RAW DATA |
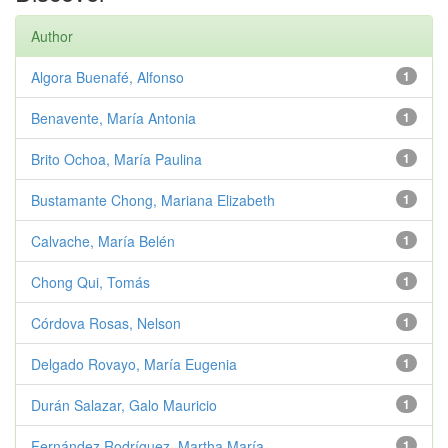
Author
Algora Buenafé, Alfonso
1
Benavente, María Antonia
1
Brito Ochoa, María Paulina
1
Bustamante Chong, Mariana Elizabeth
1
Calvache, María Belén
1
Chong Qui, Tomás
1
Córdova Rosas, Nelson
1
Delgado Rovayo, María Eugenia
1
Durán Salazar, Galo Mauricio
1
Fernández Rodríguez, Martha María
1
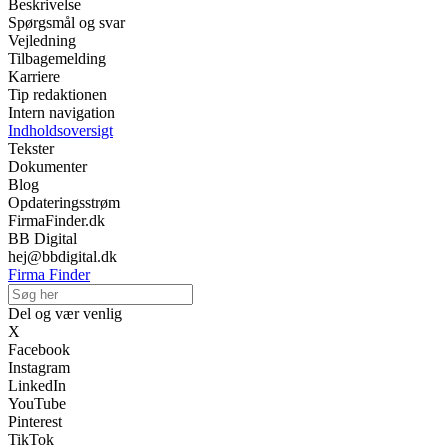
Beskrivelse
Spørgsmål og svar
Vejledning
Tilbagemelding
Karriere
Tip redaktionen
Intern navigation
Indholdsoversigt
Tekster
Dokumenter
Blog
Opdateringsstrøm
FirmaFinder.dk
BB Digital
hej@bbdigital.dk
Firma Finder
Del og vær venlig
X
Facebook
Instagram
LinkedIn
YouTube
Pinterest
TikTok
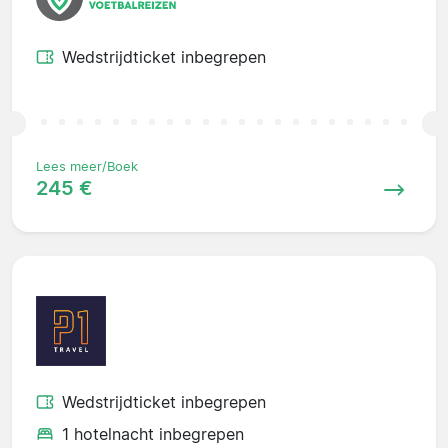
Wedstrijdticket inbegrepen
Lees meer/Boek
245 €
Wedstrijdticket inbegrepen
1 hotelnacht inbegrepen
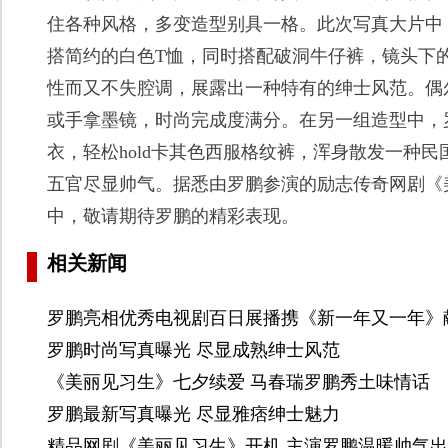
住各种风格，多变造型别具一格。此次写真大片中
搭简约的白色T恤，同时搭配破洞牛仔裤，镜头下
性而又不失腔调，展露出一种特有的绅士风范。偶
或手拿墨镜，时尚完成度满分。在另一组造型中，
衣，轻松hold卡其色西服格纹裤，浑身散发一种
五官尽显帅气。据悉由罗鹏参演的励志传奇网剧《
中，敬请期待罗鹏的精彩表现。
相关新闻
罗鹏亮相优秀电视剧百日展播携《新一年又一年》
罗鹏时尚写真曝光 尽显成熟绅士风范
《美丽见习生》七夕续爱 马春瑞罗鹏秀土味情话
罗鹏最新写真曝光 尽显雅痞绅士魅力
精品网剧《美丽见习生》开机 主演罗鹏温暖帅气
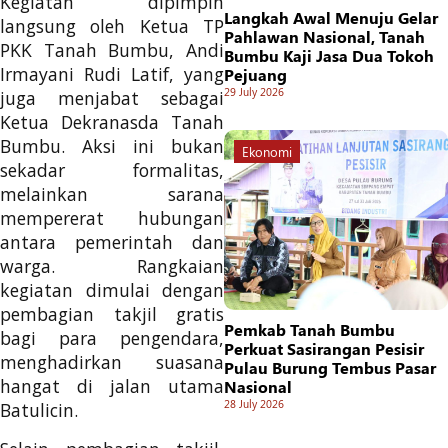
Kegiatan dipimpin
Langkah Awal Menuju Gelar
langsung oleh Ketua TP
Pahlawan Nasional, Tanah
PKK Tanah Bumbu, Andi
Bumbu Kaji Jasa Dua Tokoh
Irmayani Rudi Latif, yang
Pejuang
29 July 2026
juga menjabat sebagai
Ketua Dekranasda Tanah
Bumbu. Aksi ini bukan
Ekonomi
sekadar formalitas,
melainkan sarana
mempererat hubungan
antara pemerintah dan
warga. Rangkaian
kegiatan dimulai dengan
pembagian takjil gratis
Pemkab Tanah Bumbu
bagi para pengendara,
Perkuat Sasirangan Pesisir
menghadirkan suasana
Pulau Burung Tembus Pasar
hangat di jalan utama
Nasional
28 July 2026
Batulicin.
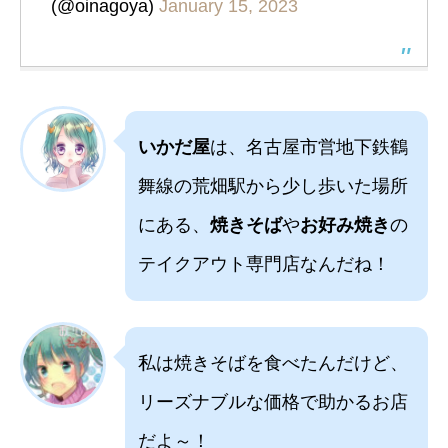
(@oinagoya)
January 15, 2023
いかだ屋
は、名古屋市営地下鉄鶴
舞線の荒畑駅から少し歩いた場所
にある、
焼きそば
や
お好み焼き
の
テイクアウト専門店なんだね！
私は焼きそばを食べたんだけど、
リーズナブルな価格で助かるお店
だよ～！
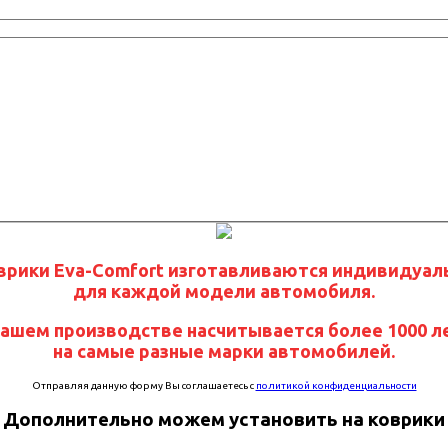
врики Eva-Comfort изготавливаются индивидуал
для каждой модели автомобиля.
нашем производстве насчитывается более 1000 л
на самые разные марки автомобилей.
Отправляя данную форму Вы соглашаетесь с
политикой конфиденциальности
Дополнительно можем установить на коврики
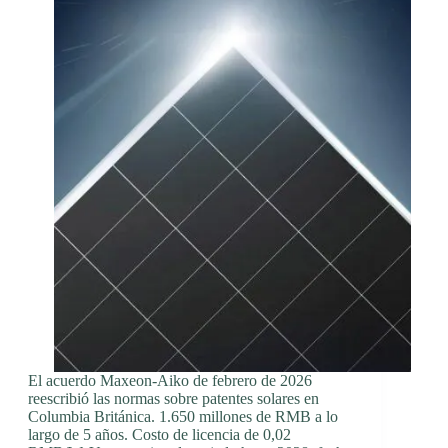
El acuerdo Maxeon-Aiko de febrero de 2026
reescribió las normas sobre patentes solares en
Columbia Británica. 1.650 millones de RMB a lo
largo de 5 años. Costo de licencia de 0,02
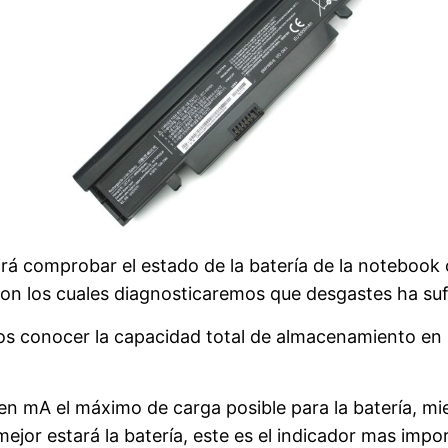
rá comprobar el estado de la batería de la notebook o
con los cuales diagnosticaremos que desgastes ha suf
os conocer la capacidad total de almacenamiento en 
en mA el máximo de carga posible para la batería, mi
mejor estará la batería, este es el indicador mas im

INSTRUCTION |
The answer must consist of every line from the data that contains the word "María".

RESULT FOR THIS TASK |
Benavente, María Antonia
Brito Ochoa, María Paulina
Calvache, María Belén
Delgado Rovayo, María Eugenia
Fernández Rodríguez, Martha María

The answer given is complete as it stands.